Simply put: a spectrogram is constructed by breaking the audio recording into brief temporal windows and performing a Fourier transform on the audio samples within each window. A vertical column of pixels in the spectrogram corresponds to a narrow time interval, and the heat map along that column stores the Fourier spectrum of the audio data in that time interval. The tall peaks in the Fourier spectrum for that time interval correspond to bright colors in the heat map along that column, and shallow regions of the Fourier spectrum correspond to dim colors.

The next set of exercises will show us how to leverage matplotlib’s built-in spectrogram to analyze audio recordings. They will also step us through the process of constructing our own spectrogram from scratch.

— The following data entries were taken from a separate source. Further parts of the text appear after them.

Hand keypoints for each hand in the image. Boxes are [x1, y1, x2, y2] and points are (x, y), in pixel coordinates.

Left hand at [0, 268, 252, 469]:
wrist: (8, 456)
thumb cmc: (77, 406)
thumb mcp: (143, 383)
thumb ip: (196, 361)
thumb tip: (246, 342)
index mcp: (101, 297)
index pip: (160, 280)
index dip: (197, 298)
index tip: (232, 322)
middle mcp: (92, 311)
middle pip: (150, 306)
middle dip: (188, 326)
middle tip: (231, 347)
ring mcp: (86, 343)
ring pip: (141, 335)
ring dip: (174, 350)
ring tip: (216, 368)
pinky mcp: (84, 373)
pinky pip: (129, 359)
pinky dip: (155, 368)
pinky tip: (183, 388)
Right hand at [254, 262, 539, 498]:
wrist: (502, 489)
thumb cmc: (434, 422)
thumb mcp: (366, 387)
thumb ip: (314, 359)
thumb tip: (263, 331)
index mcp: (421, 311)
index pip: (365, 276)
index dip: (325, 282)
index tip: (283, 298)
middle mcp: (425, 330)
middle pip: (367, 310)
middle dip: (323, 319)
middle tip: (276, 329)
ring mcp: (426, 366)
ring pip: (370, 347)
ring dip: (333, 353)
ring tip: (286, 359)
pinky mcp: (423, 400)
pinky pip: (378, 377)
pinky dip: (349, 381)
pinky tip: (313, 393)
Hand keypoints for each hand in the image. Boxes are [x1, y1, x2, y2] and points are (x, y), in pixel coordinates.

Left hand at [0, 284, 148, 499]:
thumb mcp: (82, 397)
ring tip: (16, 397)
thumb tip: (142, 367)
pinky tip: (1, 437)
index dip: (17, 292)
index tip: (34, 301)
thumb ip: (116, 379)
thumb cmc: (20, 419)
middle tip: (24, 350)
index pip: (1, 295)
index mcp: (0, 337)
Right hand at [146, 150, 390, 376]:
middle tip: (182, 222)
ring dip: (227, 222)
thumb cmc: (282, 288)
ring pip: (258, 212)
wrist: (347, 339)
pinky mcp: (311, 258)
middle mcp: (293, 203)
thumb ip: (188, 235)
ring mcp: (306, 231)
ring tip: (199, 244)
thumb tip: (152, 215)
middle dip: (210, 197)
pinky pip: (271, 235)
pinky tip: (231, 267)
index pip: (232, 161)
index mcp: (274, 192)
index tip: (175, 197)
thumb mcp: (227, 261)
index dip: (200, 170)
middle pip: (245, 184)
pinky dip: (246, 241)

To conclude, let’s watch a brief video that demonstrates a spectrogram that evolves in real time as sound is being recorded. This will help mature our intuition for what the spectrogram reveals to us about audio recordings. It will also provide some nice insight into the overtones that often appear in these Fourier analyses.

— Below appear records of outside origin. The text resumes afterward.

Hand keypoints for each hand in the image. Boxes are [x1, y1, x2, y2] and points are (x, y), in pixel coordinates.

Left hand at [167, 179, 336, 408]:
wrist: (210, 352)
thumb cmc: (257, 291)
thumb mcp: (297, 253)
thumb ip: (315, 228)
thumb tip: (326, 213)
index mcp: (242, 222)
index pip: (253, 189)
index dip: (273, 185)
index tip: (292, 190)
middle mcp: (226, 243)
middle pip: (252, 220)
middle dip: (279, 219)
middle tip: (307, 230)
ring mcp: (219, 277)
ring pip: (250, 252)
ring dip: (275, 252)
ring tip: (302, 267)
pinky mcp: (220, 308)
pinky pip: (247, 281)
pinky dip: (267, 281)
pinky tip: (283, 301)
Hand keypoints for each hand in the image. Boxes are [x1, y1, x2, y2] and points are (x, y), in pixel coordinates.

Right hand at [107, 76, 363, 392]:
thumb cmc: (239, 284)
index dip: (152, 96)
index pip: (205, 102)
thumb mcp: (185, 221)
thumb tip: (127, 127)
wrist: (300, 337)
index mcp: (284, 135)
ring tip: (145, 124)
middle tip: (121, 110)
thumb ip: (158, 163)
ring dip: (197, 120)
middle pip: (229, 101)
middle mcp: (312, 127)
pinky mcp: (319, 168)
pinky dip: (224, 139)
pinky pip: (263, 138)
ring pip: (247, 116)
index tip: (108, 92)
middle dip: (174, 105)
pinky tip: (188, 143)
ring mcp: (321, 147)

Reading Comprehension: Interpreting the Spectrogram:

Refer back to the Fourier spectrum of the audio recording, which was plotted on a logarithmic scale. Note the locations of the three most prominent peaks, which register above \(10^{-2}\) on the plot, and locate these three notes on the spectrogram along with where they manifest on the \(x\)-axis. Listen again to the recording and correspond what you hear with the emergence of these notes in the spectrogram.

Next, count the number of prominent peaks on the Fourier spectrum (plotted on the logarithmic scale). Can you find a one-to-one correspondence with these peaks and the distinct notes and overtones present in the spectrogram?

Reading Comprehension Exercise Solutions

Interpreting the Spectrogram: Solution

Refer back to the Fourier spectrum of the audio recording, which was plotted on a logarithmic scale. Note the locations of the three most prominent peaks, which register above \(10^{-2}\) on the plot, and locate these three notes on the spectrogram along with where they manifest on the x-axis. Listen again to the recording and correspond what you hear with the emergence of these notes in the spectrogram.

Next, count the number of prominent peaks on the Fourier spectrum (plotted on the logarithmic scale). Can you find a one-to-one correspondence with these peaks and the distinct notes and overtones present in the spectrogram?

There are 10 distinct peaks in the log-scaled Fourier spectrum – 3 notes and 7 overtones. All ten of these features manifest as distinctive horizontal lines on the spectrogram, residing at the same frequencies, which are plotted along the \(y\)-axis on the spectrogram and the \(x\)-axis of the Fourier spectrum.